— Begin Text shown —

Over at The Film Experience, Nat has been hosting a weekly blogathon of sorts under the title 'Hit Me With Your Best Shot' wherein bloggers are invited to join in on a conversation about a given movie and choose their 'favorite shot' from said movie. Needless to say, it always yields interesting conversations. While I've let other films I would have loved to chat about pass (including Memento & Heavenly Creatures most recently), I knew I couldn't pass up piping in for the Beauty and the Beast evening.
This is one of the very first movies I was fixated on (I have it loaded on my iPhone for whenever I'm bored: read, whenever I'm waiting for transit, a doctor and/or my Starbucks coffee). It's a film I know by heart and thus any type of critical distance I would ever want to have from it is impossible. It's no surprise I've talked about it before (here and here - and oh! even my last post included a Gaston shot that could have easily made it as my Best Shot) and could go on talking about it forever, but for today, let's just focus on images (gorgeous, gorgeous images!)
One of the things I love most about Beauty and the Beast is its beautiful character animation. This is not surprising when you realize some of Disney's best animators were working on the main three characters. If nothing else, I want to spotlight the work of animators as a way to argue: look! you can make emotive characters out of thin air with no help from cutting edge motion capture technology. *Ed Note: no, there's nothing wrong with motion capture technology, but there's something endlessly fascinating to me about performances that come from mere paper and a pencil (and voicework!)
This is also another way of saying I'm going to cheat and give you 6 runner-up 'character animation' shots and then give you my fave shot:
Animator: Glen Keane
Glen gave us Ariel and would later give us Aladdin, Tarzan and Rapunzel
One of the challenges of a character like Beast is that he needs to at once look terrifying but at the same time elicit some sympathy/love from Belle/the audience. His entrance does great work for the first but I'm more interest in pivot moments like Beast and Belle's across-locked-doors conversation: Beast gives "grinding his teeth" a new name as he tries to 'woo' Belle out of her room with passive aggressive pleasantries.

— End Text shown —

Task A:
Repeat word for word the stretch of the Beauty and the Beast post from "Over at The" through "the Beast evening.".

— Begin Given data —

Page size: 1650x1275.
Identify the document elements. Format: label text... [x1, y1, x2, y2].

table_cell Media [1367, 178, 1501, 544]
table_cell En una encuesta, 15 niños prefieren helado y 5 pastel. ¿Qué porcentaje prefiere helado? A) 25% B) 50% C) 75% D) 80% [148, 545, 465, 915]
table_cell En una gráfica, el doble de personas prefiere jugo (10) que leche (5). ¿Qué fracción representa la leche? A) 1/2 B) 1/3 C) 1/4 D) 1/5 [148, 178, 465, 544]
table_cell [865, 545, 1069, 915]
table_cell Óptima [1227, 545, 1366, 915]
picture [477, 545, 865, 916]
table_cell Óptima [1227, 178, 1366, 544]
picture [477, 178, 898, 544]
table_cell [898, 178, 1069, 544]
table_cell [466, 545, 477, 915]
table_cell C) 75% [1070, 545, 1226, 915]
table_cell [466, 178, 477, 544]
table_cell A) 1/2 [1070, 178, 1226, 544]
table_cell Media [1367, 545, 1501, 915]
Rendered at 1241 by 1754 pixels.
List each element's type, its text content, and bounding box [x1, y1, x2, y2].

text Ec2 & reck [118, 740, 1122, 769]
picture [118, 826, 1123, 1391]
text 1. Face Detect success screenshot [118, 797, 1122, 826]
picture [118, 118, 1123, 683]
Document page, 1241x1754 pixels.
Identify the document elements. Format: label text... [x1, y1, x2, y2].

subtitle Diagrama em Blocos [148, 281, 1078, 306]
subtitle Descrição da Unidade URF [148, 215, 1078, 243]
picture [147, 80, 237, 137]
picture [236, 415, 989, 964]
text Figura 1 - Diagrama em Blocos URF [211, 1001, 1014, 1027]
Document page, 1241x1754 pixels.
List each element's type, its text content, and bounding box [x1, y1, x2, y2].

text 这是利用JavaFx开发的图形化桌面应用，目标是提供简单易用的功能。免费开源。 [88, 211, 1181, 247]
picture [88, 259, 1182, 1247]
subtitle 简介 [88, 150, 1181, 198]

— End Given data —

Task B:
Transcribe the records from their first line through the line containing "picture [118, 118, 1123, 683]", with both ends included.

Final answer A:
Over at The Film Experience, Nat has been hosting a weekly blogathon of sorts under the title 'Hit Me With Your Best Shot' wherein bloggers are invited to join in on a conversation about a given movie and choose their 'favorite shot' from said movie. Needless to say, it always yields interesting conversations. While I've let other films I would have loved to chat about pass (including Memento & Heavenly Creatures most recently), I knew I couldn't pass up piping in for the Beauty and the Beast evening.

Final answer B:
Page size: 1650x1275.
Identify the document elements. Format: label text... [x1, y1, x2, y2].

table_cell Media [1367, 178, 1501, 544]
table_cell En una encuesta, 15 niños prefieren helado y 5 pastel. ¿Qué porcentaje prefiere helado? A) 25% B) 50% C) 75% D) 80% [148, 545, 465, 915]
table_cell En una gráfica, el doble de personas prefiere jugo (10) que leche (5). ¿Qué fracción representa la leche? A) 1/2 B) 1/3 C) 1/4 D) 1/5 [148, 178, 465, 544]
table_cell [865, 545, 1069, 915]
table_cell Óptima [1227, 545, 1366, 915]
picture [477, 545, 865, 916]
table_cell Óptima [1227, 178, 1366, 544]
picture [477, 178, 898, 544]
table_cell [898, 178, 1069, 544]
table_cell [466, 545, 477, 915]
table_cell C) 75% [1070, 545, 1226, 915]
table_cell [466, 178, 477, 544]
table_cell A) 1/2 [1070, 178, 1226, 544]
table_cell Media [1367, 545, 1501, 915]
Rendered at 1241 by 1754 pixels.
List each element's type, its text content, and bounding box [x1, y1, x2, y2].

text Ec2 & reck [118, 740, 1122, 769]
picture [118, 826, 1123, 1391]
text 1. Face Detect success screenshot [118, 797, 1122, 826]
picture [118, 118, 1123, 683]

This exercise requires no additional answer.